Let $Q\in GL_n(\mathbb{C})$. The free unitary quantum group is the universal $C^*$-algebra $A_u(Q)$ with generators $u_{ij},1\leq i,j\leq n$ and relations making $u=(u_{ij})$ as well as $Q\bar{u}Q^{-1}$ unitary, where $\bar{u}=(u_{ij}^*)$. The comultiplication is defined by \begin{align} \Phi(u_{ij})=\sum_k u_{ik}\otimes u_{kj}. \end{align} $(A_u(Q),\Phi)$ is a compact quantum group.
Let $Q\in GL_n(\mathbb{C})$ such that $Q\bar{Q}=\pm 1$. The free orthogonal quantum group is the universal $C^*$-algebra $A_o(Q)$ with generators $u_{ij},1\leq i,j\leq n$ such that $u=Q\bar{u}Q^{-1}$ is unitary. As above $(A_o(Q),\Phi)$ is a compact quantum group.

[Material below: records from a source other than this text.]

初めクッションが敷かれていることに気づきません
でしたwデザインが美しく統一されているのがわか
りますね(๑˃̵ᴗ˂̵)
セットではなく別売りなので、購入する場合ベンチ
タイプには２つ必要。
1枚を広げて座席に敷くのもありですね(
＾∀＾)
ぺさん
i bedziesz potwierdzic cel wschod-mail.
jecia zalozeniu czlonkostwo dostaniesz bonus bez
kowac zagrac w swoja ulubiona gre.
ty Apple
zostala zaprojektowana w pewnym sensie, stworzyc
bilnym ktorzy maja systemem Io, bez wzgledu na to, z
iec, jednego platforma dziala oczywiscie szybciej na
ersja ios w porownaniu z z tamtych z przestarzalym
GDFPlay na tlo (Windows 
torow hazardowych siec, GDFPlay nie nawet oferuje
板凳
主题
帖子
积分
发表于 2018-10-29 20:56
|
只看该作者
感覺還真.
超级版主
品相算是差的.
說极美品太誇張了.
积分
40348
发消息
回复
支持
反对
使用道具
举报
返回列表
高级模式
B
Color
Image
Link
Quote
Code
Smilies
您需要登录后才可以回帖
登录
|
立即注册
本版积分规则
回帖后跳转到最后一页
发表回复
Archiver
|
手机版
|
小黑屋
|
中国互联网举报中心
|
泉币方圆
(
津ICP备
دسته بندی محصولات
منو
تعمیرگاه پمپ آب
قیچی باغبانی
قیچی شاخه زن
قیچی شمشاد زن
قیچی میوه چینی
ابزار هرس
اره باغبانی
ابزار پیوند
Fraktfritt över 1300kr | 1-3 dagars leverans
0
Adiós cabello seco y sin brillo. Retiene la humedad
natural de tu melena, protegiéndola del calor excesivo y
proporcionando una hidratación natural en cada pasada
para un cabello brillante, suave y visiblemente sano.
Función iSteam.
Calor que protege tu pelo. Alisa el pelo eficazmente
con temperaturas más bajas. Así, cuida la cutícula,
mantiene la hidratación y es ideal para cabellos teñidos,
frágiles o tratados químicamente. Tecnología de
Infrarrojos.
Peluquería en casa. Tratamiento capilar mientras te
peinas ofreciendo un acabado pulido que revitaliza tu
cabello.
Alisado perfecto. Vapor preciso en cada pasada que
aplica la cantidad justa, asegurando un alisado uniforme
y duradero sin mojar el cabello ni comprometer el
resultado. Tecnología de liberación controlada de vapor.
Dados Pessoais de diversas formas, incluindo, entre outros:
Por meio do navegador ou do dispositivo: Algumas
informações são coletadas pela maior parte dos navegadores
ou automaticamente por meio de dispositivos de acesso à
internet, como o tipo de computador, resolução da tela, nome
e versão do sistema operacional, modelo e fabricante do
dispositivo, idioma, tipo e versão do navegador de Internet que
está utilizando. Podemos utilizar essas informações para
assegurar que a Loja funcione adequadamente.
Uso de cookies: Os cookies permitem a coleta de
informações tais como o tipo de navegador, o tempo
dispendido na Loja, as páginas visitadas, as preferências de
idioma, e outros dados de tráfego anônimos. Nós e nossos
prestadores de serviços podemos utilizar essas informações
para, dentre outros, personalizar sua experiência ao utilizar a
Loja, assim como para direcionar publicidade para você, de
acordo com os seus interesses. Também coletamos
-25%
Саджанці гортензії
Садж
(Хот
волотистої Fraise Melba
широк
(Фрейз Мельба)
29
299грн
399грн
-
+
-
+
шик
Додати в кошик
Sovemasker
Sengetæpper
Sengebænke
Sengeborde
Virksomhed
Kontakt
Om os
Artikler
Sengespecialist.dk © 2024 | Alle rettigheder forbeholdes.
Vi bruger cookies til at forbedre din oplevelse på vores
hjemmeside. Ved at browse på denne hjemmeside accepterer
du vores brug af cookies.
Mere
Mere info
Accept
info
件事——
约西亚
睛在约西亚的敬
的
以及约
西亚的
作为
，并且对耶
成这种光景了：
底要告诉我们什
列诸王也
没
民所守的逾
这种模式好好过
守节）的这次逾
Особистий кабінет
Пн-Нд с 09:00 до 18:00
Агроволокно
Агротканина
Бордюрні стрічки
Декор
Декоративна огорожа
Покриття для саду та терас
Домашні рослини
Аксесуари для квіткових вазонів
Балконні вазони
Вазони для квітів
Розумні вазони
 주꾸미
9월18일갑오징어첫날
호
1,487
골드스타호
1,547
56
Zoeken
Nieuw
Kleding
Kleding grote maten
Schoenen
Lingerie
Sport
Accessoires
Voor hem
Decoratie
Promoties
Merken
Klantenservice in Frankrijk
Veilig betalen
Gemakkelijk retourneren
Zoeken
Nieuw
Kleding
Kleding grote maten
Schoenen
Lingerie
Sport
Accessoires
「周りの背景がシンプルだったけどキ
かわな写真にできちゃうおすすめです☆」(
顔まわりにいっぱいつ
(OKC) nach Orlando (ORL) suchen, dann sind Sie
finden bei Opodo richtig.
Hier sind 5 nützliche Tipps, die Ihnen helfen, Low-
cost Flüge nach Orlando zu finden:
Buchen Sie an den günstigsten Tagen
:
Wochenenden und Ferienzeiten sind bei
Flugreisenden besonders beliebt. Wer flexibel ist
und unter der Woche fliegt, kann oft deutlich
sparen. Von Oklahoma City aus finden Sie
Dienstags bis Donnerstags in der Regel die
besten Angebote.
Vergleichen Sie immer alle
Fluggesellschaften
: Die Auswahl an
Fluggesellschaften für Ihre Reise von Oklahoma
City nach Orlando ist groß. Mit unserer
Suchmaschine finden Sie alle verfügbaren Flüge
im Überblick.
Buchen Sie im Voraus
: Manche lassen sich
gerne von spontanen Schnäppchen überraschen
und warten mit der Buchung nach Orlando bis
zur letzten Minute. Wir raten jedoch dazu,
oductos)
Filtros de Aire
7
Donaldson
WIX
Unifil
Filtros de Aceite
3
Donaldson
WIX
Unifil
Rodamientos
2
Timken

It is well-known that every compact quantum group admits a unique Haar state. My question is that
- What is the expliciit expression of the Haar state on $A_u(Q)$ and $A_o(Q)$?
- Are they faithful?
By the way, it is known for $SU_q(2)$ and $SU_q(2)\cong A_o(Q)$ for $Q=\begin{pmatrix} 0& |q|^{1/2} \newline -\text{sign}(q)|q|^{-1/2}&0 \end{pmatrix}.$
I just find out that the Haar state is tracial if and only if the coinverse $\kappa$ on the dense Hopf $*$-algebra satifies $\kappa^2=id$ (see "compact quantum groups" Thm 1.5 by Woronowicz).
Thanks!